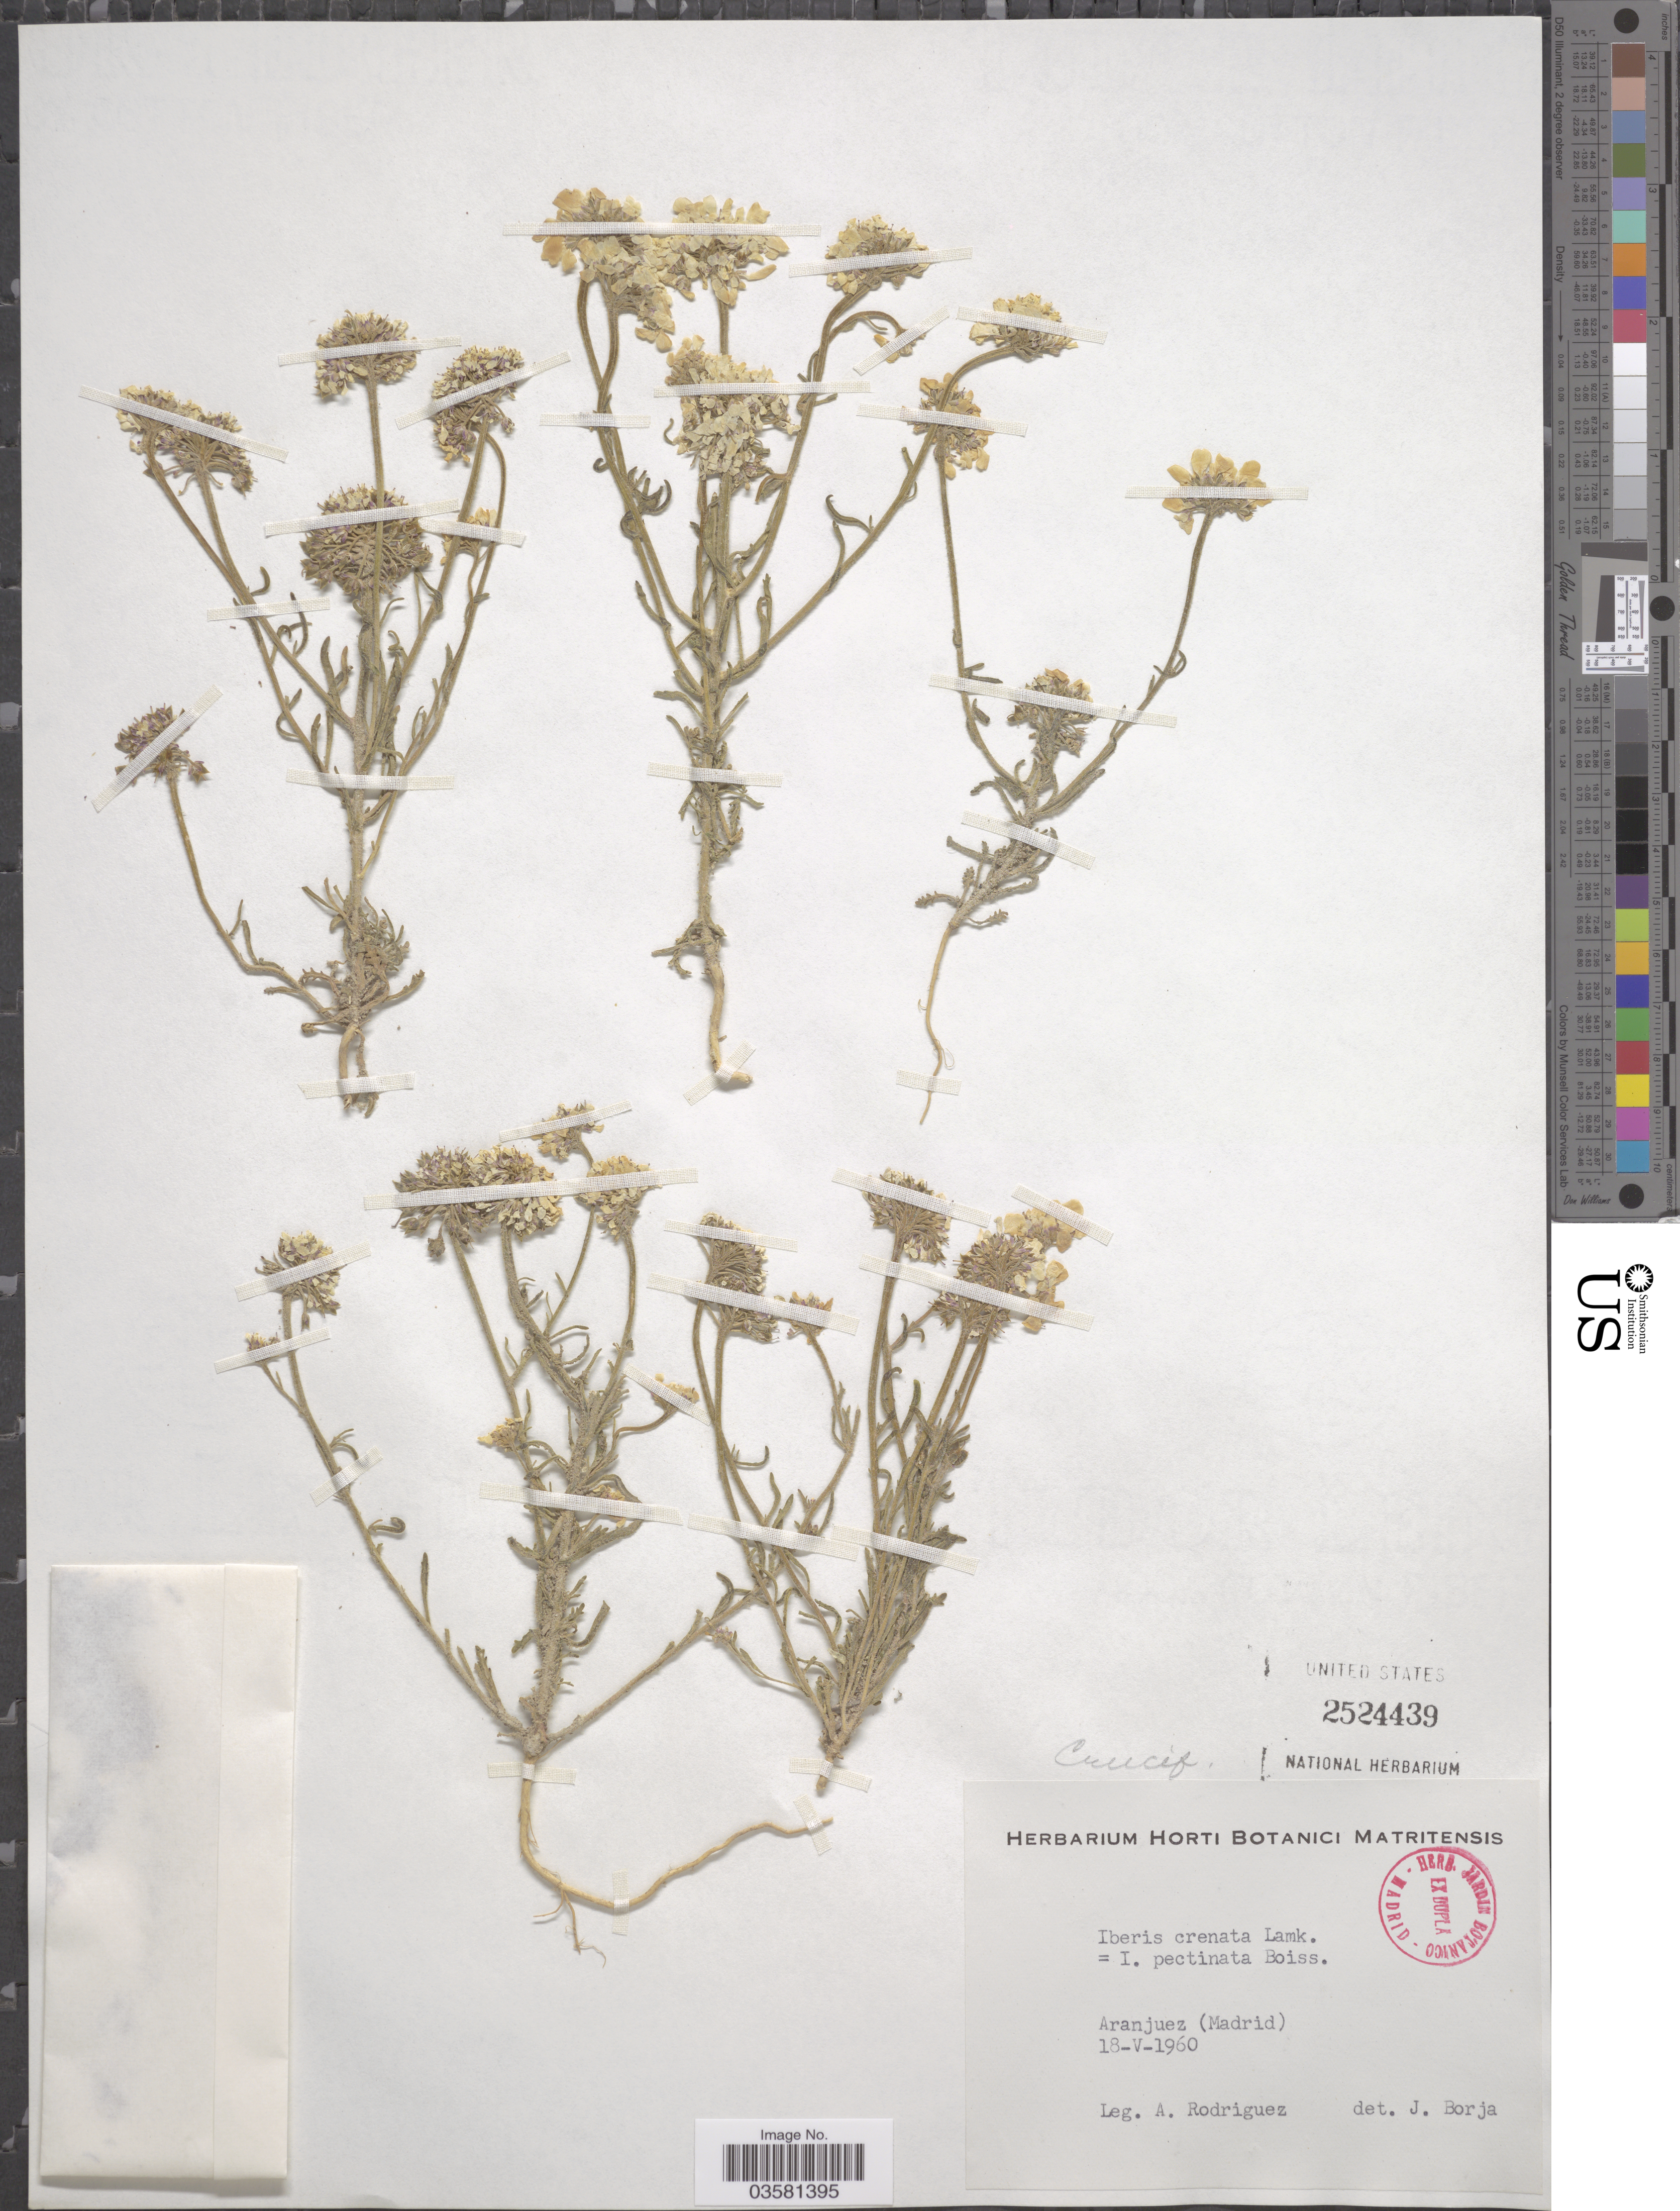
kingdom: Plantae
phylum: Tracheophyta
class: Magnoliopsida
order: Brassicales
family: Brassicaceae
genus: Iberis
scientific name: Iberis pectinata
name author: Boiss. & Reut.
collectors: A. Rodriguez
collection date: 1960-05-18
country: Spain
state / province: Madrid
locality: Aranjuez.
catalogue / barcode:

....

Copy the lines above word for word, but leave out the pictures.

kingdom: Plantae
phylum: Tracheophyta
class: Magnoliopsida
order: Brassicales
family: Brassicaceae
genus: Iberis
scientific name: Iberis pectinata
name author: Boiss. & Reut.
collectors: A. Rodriguez
collection date: 1960-05-18
country: Spain
state / province: Madrid
locality: Aranjuez.
catalogue / barcode:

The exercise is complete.